As to the granting of rescission, we find no error and are unable to disturb this ruling by the trial court as we have not been provided with a transcript of the testimony upon which judgment of rescission was based. Bostwick v. Bostwick, Fla.App.1967, 201 So.2d 779; Sydney Paper Co. v. Gans, Fla.App.1966, 193 So.2d 41; Wilder v. Altman, Fla.App.1965, 179 So.2d 250; Belfield v. Lochner, Fla. App.1964, 162 So.2d 668.

We find the joinder in appeal by Schwartzman not to be well-taken, as same was not timely filed. Rule 3.11 b, Florida Appellate Rules, 32 F.S.A.

We find merit in the contention of the appellees on the cross-assignment that interest should not have been accorded because of the Supreme Court’s ruling in Paradis v. Second Ave. Used Car Co., Fla.1952, 61 So.2d 919, striking all interest in a rescission case.

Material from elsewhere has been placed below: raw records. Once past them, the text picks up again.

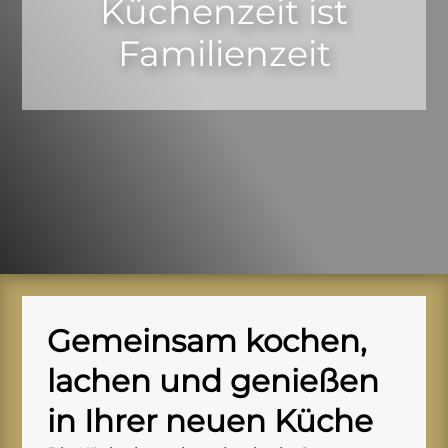
Küchenzeit ist
Familienzeit
Gemeinsam kochen,
lachen und genießen
in Ihrer neuen Küche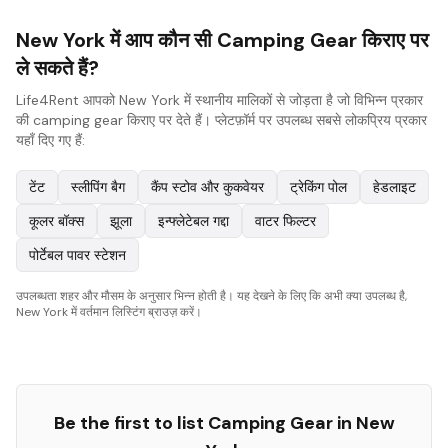
New York में आप कौन सी Camping Gear किराए पर
ले सकते हैं?
Life4Rent आपको New York में स्थानीय मालिकों से जोड़ता है जो विभिन्न प्रकार
की camping gear किराए पर देते हैं। प्लेटफ़ॉर्म पर उपलब्ध सबसे लोकप्रिय प्रकार
यहाँ दिए गए हैं:
टेंट
स्लीपिंग बैग
कैंप स्टोव और कुकवेयर
ट्रेकिंग पोल
हेडलाइट
कूलर बॉक्स
झूला
इन्फ्लेटेबल गद्दा
वाटर फिल्टर
पोर्टेबल पावर स्टेशन
उपलब्धता शहर और मौसम के अनुसार भिन्न होती है। यह देखने के लिए कि अभी क्या उपलब्ध है,
New York में वर्तमान लिस्टिंग ब्राउज़ करें।
Be the first to list
Camping Gear
in
New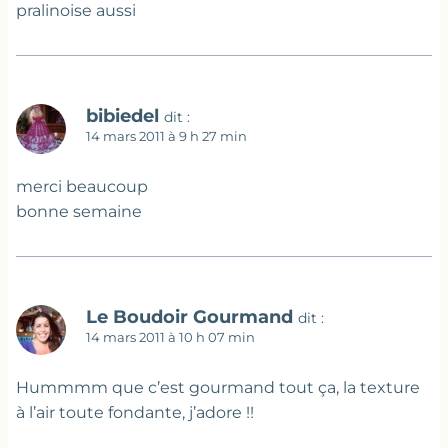
pralinoise aussi
bibiedel
dit :
14 mars 2011 à 9 h 27 min
merci beaucoup
bonne semaine
Le Boudoir Gourmand
dit :
14 mars 2011 à 10 h 07 min
Hummmm que c’est gourmand tout ça, la texture
à l’air toute fondante, j’adore !!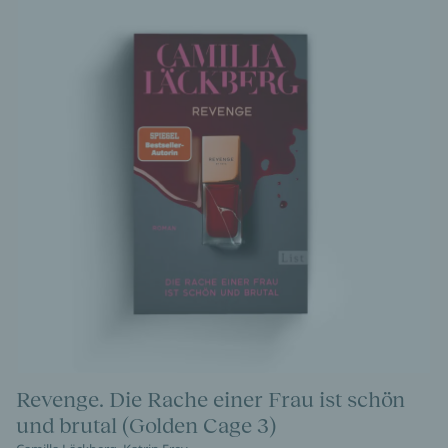
Revenge. Die Rache einer Frau ist schön
und brutal (Golden Cage 3)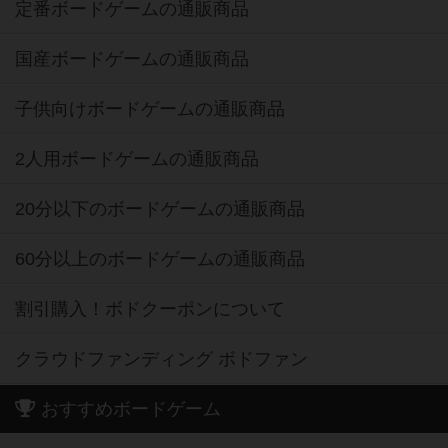
定番ボードゲームの通販商品
国産ボードゲームの通販商品
子供向けボードゲームの通販商品
2人用ボードゲームの通販商品
20分以下のボードゲームの通販商品
60分以上のボードゲームの通販商品
割引購入！ボドクーポンについて
クラウドファンディング ボドファン
おすすめボードゲーム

*95Therefore, for the reasons stated above, the final judgment here under review is affirmed, except as modified by striking the award of any interest to the plaintiff.1

Affirmed as modified.

. The parties had stipulated that the deposit could be placed in escrow and this ruling should not interfere with the interest earned by the deposit, which should enure to the benefit of the plaintiff.